Quantify Wheat Canopy Leaf Angle Distribution Using Terrestrial Laser Scanning Data

Leaf angle distribution (LAD) is an important structural attribute of crop canopies as it influences photosynthesis and radiation transport. Terrestrial laser scanning (TLS) has shown promise as a tool for quantifying LAD. However, the current TLS-derived crop canopy LAD estimation lacks automatic segmentation for the special curved leaves of the crop. Furthermore, mutual shading between plants results in an uneven distribution of leaf point density in the crop canopy. We developed a novel voxel segmentation normal vector (VSNV) method for automatically segmenting and spatially normalizing curved leaves to address those concerns.
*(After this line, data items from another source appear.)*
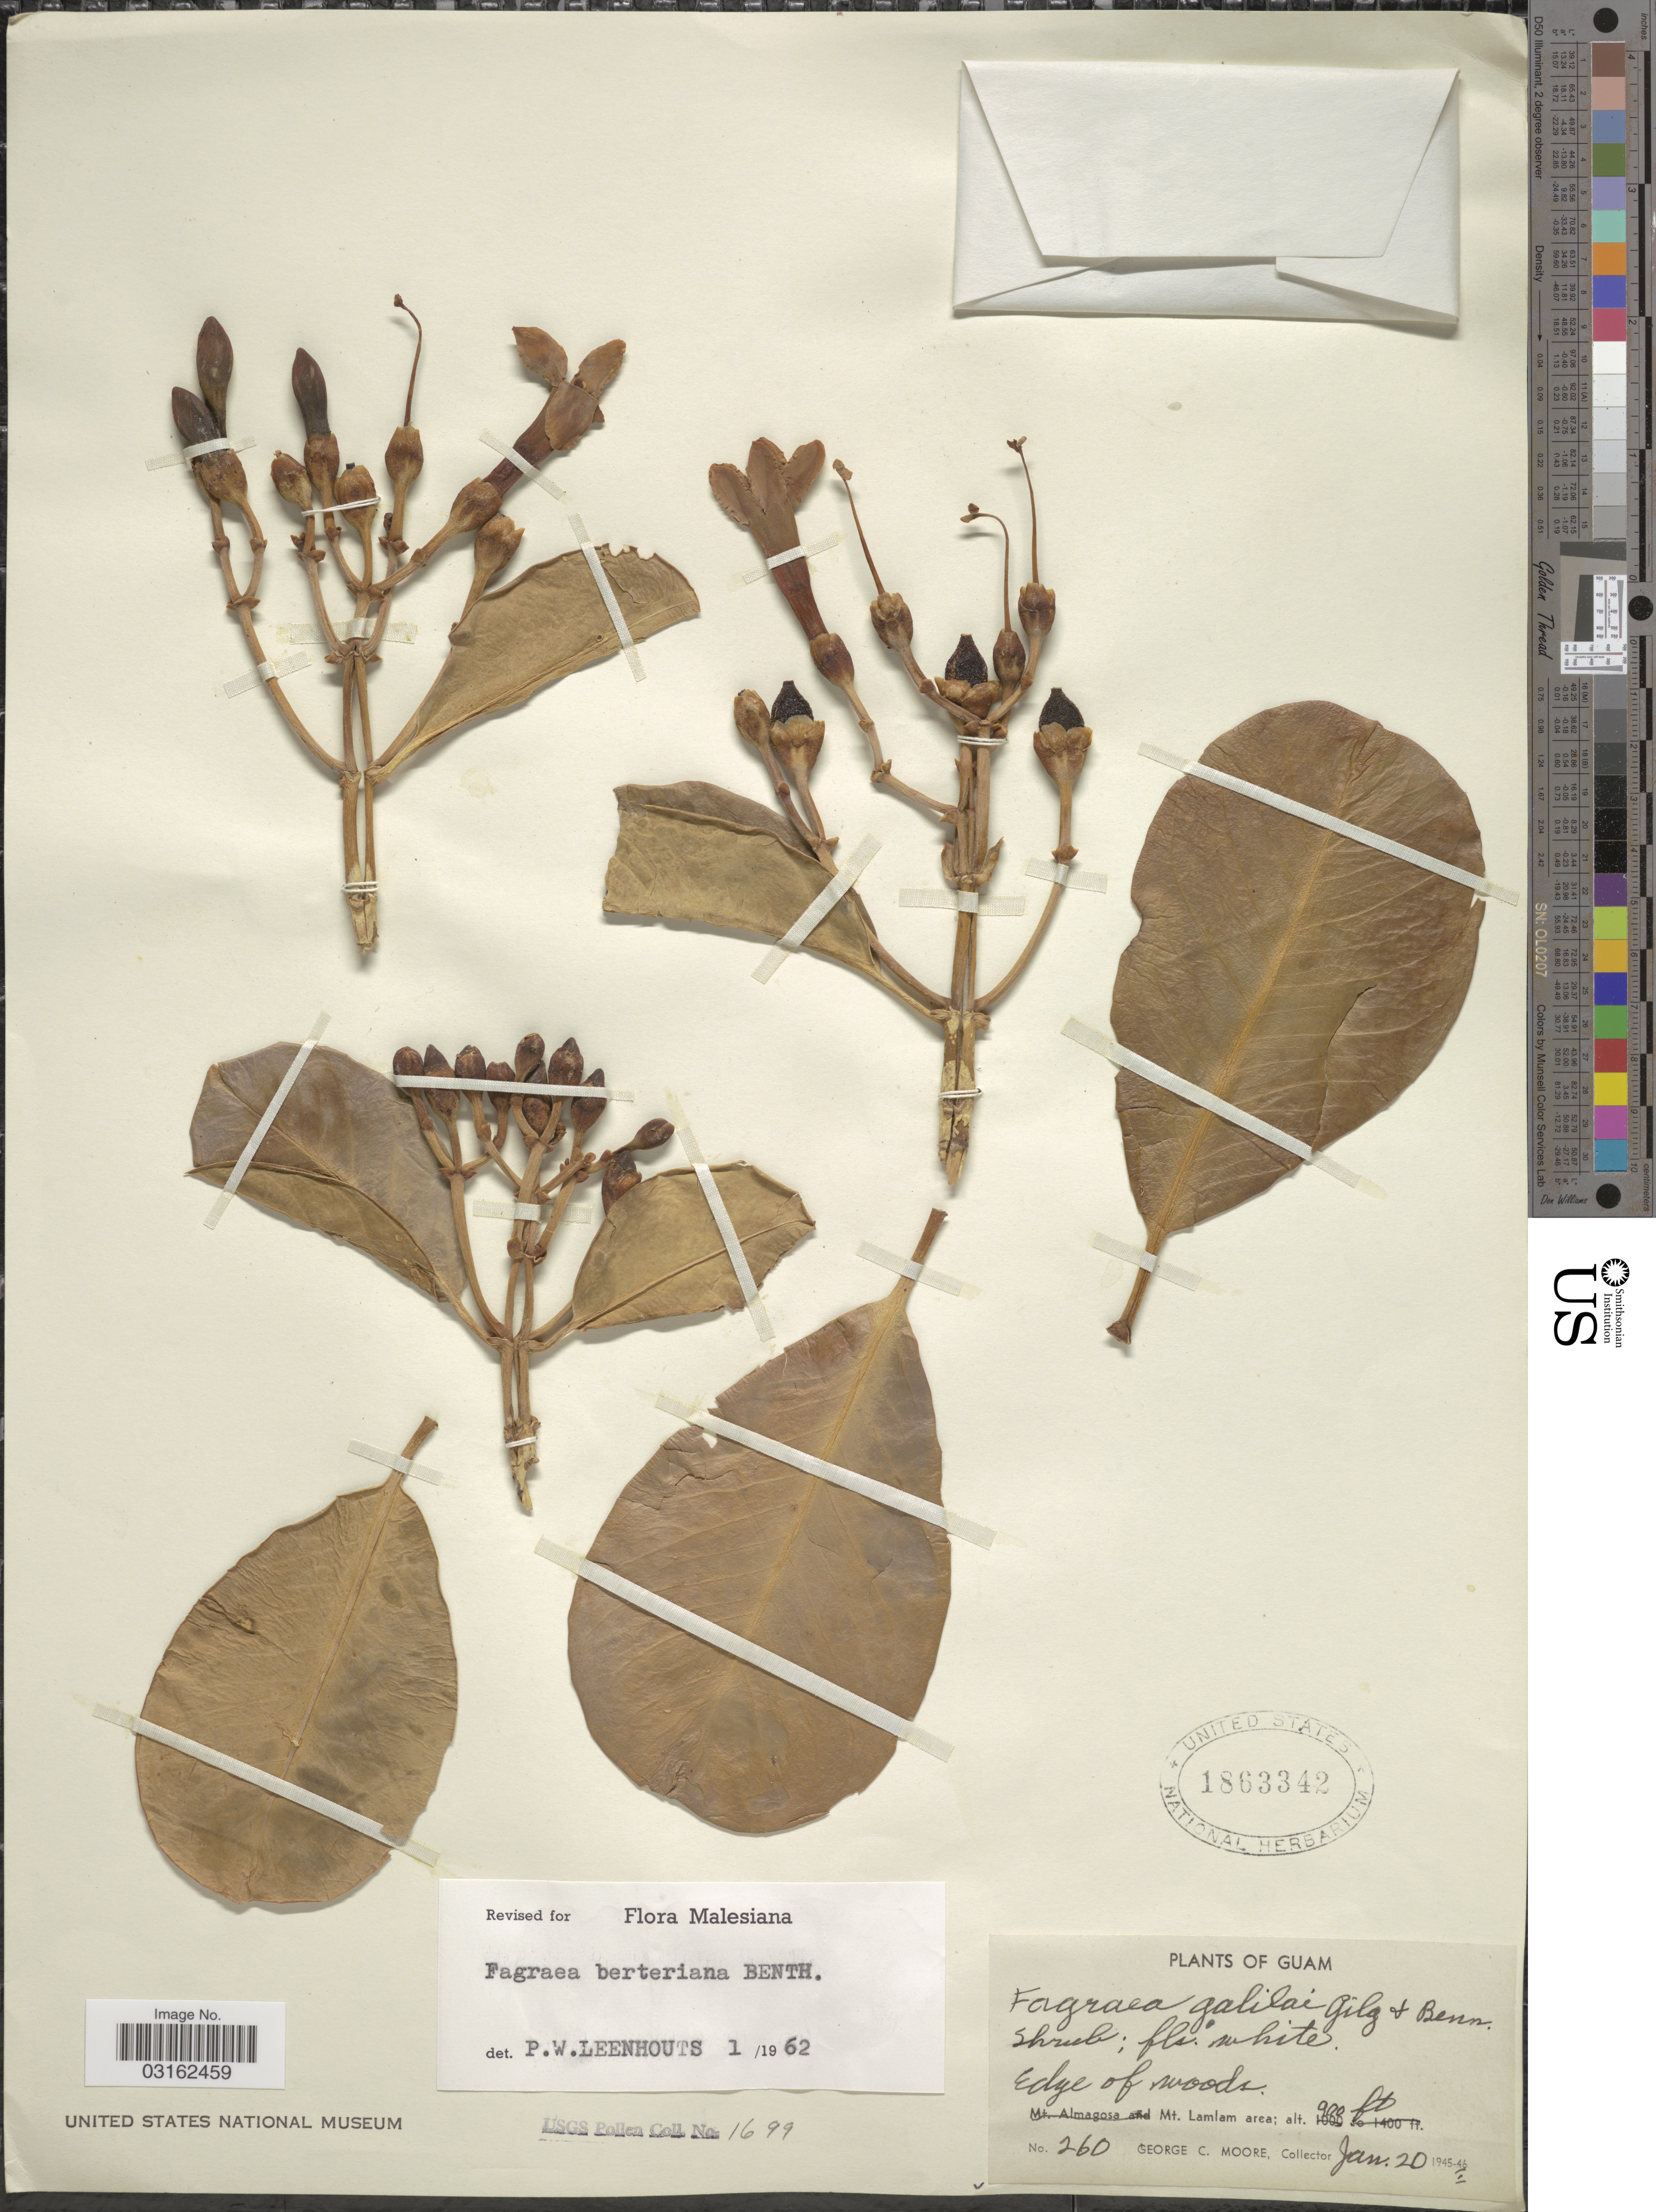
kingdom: Plantae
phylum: Tracheophyta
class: Magnoliopsida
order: Gentianales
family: Gentianaceae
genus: Fagraea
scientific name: Fagraea berteroana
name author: A. Gray ex Benth.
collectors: G. C. Moore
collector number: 260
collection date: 1946-01-20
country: Guam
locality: Edge of woods. Mt. Lamlam.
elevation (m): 274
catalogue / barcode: US 1863342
In this methodology, the wheat canopy is divided into voxels, and LAD is derived by averaging the angles from the planes associated with each point within every voxel. The ray-tracing 3D radiative transfer model (LESS) was used to validate the effectiveness of the VSNV method, which produced better LAD results than the normal vector (NV) method. In addition, the mean leaf tilt angle (MTA) of wheat estimated by TLS using the VSNV approach correlated well with the measured value from LAI-2200C, especially at the booting stage (R ² = 0.76 and RMSE = 1.40°). The result shows that the improved VSNV method can trace LAD characteristics among cultivars, nitrogen levels, growth stages, and canopy heights. Quantifying the variability of LAD could provide strong technical support for high-throughput phenotyping.